====== RECORDS SUPPLIED
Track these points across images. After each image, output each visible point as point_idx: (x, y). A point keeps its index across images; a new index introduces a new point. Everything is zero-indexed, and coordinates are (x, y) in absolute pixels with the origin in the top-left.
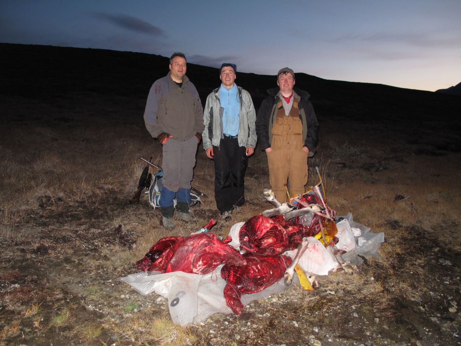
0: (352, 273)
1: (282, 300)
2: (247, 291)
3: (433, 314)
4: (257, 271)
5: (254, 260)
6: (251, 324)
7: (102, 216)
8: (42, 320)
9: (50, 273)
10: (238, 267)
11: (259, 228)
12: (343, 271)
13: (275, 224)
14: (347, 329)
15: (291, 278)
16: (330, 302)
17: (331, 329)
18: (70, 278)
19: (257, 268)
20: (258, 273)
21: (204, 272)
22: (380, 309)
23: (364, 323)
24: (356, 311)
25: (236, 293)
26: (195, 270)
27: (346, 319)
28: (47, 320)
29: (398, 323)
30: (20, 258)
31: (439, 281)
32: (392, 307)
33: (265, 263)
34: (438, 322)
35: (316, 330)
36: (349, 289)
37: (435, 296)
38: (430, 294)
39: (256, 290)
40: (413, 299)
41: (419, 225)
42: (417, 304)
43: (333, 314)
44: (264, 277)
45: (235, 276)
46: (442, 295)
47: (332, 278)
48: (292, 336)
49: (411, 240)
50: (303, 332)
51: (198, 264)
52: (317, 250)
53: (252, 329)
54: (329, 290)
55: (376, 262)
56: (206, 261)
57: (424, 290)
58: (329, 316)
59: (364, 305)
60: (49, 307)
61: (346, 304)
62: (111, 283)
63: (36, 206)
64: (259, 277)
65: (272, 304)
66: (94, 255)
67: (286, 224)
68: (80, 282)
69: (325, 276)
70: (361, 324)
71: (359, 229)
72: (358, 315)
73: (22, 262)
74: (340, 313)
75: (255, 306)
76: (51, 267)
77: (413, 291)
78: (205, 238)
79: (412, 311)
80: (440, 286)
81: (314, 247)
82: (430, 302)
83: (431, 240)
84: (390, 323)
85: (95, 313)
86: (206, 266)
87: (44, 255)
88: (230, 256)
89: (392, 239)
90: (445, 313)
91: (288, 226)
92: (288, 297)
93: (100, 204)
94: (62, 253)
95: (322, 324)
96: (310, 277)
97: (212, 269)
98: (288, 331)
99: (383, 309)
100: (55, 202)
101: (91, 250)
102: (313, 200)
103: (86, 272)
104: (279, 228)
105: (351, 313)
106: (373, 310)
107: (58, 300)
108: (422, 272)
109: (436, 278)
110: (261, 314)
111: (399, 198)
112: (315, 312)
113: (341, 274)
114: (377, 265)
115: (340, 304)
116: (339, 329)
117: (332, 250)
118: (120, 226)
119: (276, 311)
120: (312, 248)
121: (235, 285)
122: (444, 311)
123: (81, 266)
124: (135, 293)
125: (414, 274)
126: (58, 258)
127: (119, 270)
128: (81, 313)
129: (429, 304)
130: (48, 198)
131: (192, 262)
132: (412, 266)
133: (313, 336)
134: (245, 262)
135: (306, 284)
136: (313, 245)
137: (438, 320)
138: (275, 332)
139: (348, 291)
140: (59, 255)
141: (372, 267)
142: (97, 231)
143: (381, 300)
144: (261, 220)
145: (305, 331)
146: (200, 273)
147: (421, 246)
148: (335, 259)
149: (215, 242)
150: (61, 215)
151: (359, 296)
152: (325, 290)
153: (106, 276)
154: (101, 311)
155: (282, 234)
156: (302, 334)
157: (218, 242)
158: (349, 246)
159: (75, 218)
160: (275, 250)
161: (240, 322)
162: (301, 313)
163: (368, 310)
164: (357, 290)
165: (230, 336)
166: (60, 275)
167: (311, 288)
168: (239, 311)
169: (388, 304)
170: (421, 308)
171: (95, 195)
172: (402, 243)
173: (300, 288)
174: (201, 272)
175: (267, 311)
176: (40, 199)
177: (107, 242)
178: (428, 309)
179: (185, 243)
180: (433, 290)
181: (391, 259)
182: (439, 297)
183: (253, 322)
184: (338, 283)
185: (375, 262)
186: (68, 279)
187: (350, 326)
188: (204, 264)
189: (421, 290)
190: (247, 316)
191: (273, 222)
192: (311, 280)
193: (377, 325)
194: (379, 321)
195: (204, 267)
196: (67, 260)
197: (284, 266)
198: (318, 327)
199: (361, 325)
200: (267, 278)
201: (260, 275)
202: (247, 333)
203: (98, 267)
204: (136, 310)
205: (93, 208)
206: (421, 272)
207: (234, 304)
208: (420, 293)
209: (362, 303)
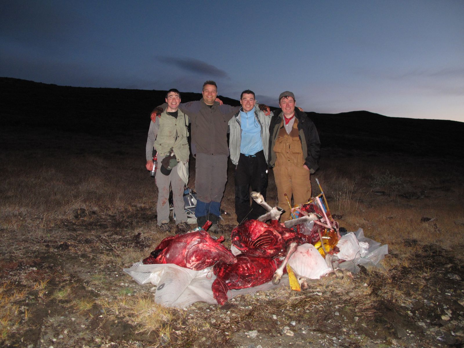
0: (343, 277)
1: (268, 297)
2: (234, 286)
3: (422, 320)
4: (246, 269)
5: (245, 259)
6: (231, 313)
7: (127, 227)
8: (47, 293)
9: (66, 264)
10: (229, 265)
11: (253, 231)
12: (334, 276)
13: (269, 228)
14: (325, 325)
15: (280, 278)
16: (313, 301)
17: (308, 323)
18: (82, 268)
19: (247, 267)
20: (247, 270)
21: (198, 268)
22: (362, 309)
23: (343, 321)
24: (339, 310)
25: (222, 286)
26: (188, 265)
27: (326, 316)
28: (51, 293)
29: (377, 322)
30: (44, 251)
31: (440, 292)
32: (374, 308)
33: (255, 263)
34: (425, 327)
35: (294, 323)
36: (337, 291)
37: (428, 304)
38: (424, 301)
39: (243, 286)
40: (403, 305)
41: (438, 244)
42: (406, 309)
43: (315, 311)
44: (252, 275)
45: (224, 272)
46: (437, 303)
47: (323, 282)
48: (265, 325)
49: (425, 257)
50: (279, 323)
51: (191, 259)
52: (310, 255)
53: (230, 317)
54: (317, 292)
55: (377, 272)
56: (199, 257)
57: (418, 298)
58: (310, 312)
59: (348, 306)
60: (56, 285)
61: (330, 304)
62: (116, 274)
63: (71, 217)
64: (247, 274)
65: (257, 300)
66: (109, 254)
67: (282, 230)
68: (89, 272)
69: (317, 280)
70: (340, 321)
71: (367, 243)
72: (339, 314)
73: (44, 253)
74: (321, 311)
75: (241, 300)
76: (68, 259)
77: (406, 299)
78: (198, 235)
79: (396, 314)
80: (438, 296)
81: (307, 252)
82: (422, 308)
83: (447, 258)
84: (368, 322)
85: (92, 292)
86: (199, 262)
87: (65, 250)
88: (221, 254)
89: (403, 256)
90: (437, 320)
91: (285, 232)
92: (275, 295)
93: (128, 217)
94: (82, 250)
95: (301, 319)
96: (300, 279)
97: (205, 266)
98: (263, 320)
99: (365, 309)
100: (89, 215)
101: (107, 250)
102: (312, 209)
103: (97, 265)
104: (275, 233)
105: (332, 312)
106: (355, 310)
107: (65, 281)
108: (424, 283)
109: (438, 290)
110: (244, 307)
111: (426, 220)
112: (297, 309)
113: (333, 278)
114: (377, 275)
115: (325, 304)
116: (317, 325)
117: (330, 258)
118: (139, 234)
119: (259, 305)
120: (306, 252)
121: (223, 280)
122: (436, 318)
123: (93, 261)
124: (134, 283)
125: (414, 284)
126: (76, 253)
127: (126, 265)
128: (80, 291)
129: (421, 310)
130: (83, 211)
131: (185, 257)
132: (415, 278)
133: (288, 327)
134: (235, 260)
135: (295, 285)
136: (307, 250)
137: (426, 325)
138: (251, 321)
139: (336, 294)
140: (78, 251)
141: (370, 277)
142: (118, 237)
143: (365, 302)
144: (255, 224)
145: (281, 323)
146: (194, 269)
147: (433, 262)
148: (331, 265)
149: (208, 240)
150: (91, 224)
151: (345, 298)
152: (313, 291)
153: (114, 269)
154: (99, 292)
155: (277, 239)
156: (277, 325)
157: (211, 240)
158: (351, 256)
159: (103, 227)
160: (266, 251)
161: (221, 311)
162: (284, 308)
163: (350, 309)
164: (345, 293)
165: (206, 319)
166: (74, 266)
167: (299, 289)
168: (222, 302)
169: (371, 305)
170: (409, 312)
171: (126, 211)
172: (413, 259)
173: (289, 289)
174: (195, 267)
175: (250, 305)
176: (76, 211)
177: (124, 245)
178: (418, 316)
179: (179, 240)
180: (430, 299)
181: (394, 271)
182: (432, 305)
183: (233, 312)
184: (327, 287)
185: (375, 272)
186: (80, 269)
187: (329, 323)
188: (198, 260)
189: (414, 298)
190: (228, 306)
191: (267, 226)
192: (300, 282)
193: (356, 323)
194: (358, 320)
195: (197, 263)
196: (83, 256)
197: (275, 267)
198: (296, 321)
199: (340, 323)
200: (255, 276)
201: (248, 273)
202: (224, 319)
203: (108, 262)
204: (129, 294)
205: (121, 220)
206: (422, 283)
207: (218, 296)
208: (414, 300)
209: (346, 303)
============
====== RECORDS SUPPLIED
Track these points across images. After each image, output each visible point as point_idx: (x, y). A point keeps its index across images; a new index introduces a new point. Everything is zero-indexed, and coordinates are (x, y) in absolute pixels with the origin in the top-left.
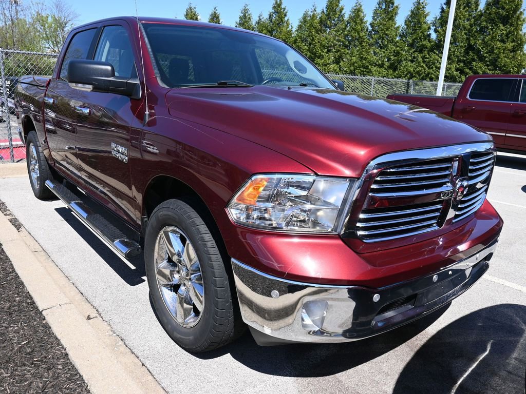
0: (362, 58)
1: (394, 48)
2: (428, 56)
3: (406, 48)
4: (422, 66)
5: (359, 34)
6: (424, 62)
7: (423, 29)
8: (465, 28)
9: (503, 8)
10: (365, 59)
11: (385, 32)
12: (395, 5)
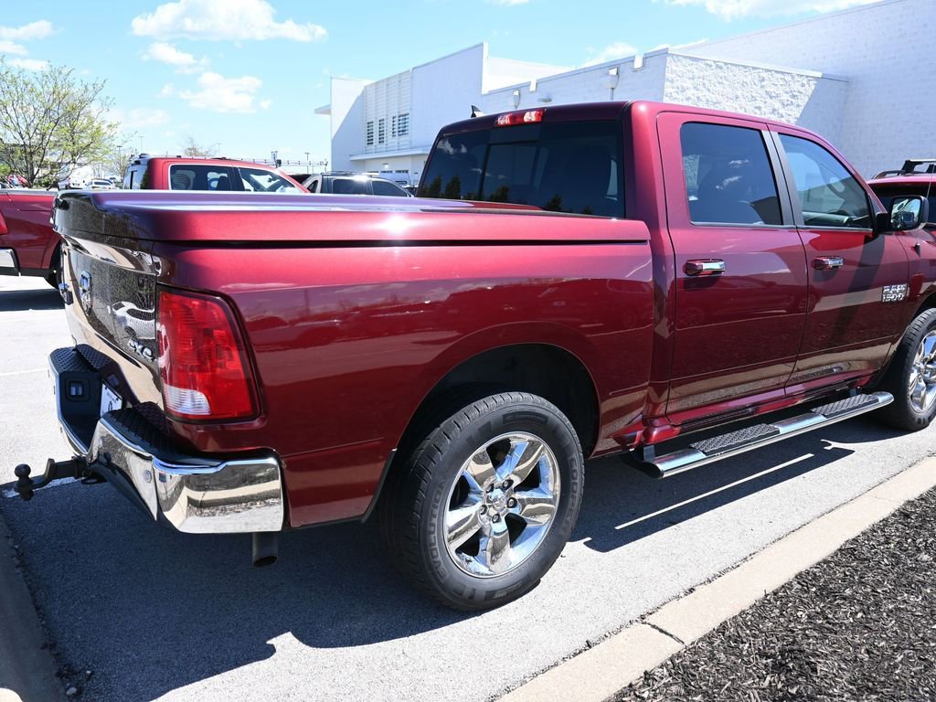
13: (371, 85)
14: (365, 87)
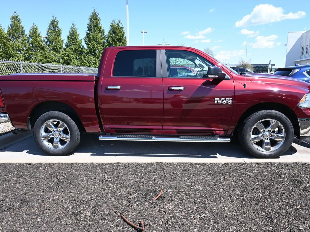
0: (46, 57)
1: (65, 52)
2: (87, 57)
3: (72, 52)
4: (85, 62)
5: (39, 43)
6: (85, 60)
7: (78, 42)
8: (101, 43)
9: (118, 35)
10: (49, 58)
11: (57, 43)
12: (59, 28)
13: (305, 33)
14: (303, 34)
============
— PROBLEM DETAILS —
Above are the records; from them, give again exactly the lines from the one containing "137: (438, 320)" to the one containing "208: (420, 293)", both lines included, and nothing more.

— FINISHED EXERCISE —
137: (438, 320)
138: (275, 332)
139: (348, 291)
140: (59, 255)
141: (372, 267)
142: (97, 231)
143: (381, 300)
144: (261, 220)
145: (305, 331)
146: (200, 273)
147: (421, 246)
148: (335, 259)
149: (215, 242)
150: (61, 215)
151: (359, 296)
152: (325, 290)
153: (106, 276)
154: (101, 311)
155: (282, 234)
156: (302, 334)
157: (218, 242)
158: (349, 246)
159: (75, 218)
160: (275, 250)
161: (240, 322)
162: (301, 313)
163: (368, 310)
164: (357, 290)
165: (230, 336)
166: (60, 275)
167: (311, 288)
168: (239, 311)
169: (388, 304)
170: (421, 308)
171: (95, 195)
172: (402, 243)
173: (300, 288)
174: (201, 272)
175: (267, 311)
176: (40, 199)
177: (107, 242)
178: (428, 309)
179: (185, 243)
180: (433, 290)
181: (391, 259)
182: (439, 297)
183: (253, 322)
184: (338, 283)
185: (375, 262)
186: (68, 279)
187: (350, 326)
188: (204, 264)
189: (421, 290)
190: (247, 316)
191: (273, 222)
192: (311, 280)
193: (377, 325)
194: (379, 321)
195: (204, 267)
196: (67, 260)
197: (284, 266)
198: (318, 327)
199: (361, 325)
200: (267, 278)
201: (260, 275)
202: (247, 333)
203: (98, 267)
204: (136, 310)
205: (93, 208)
206: (421, 272)
207: (234, 304)
208: (420, 293)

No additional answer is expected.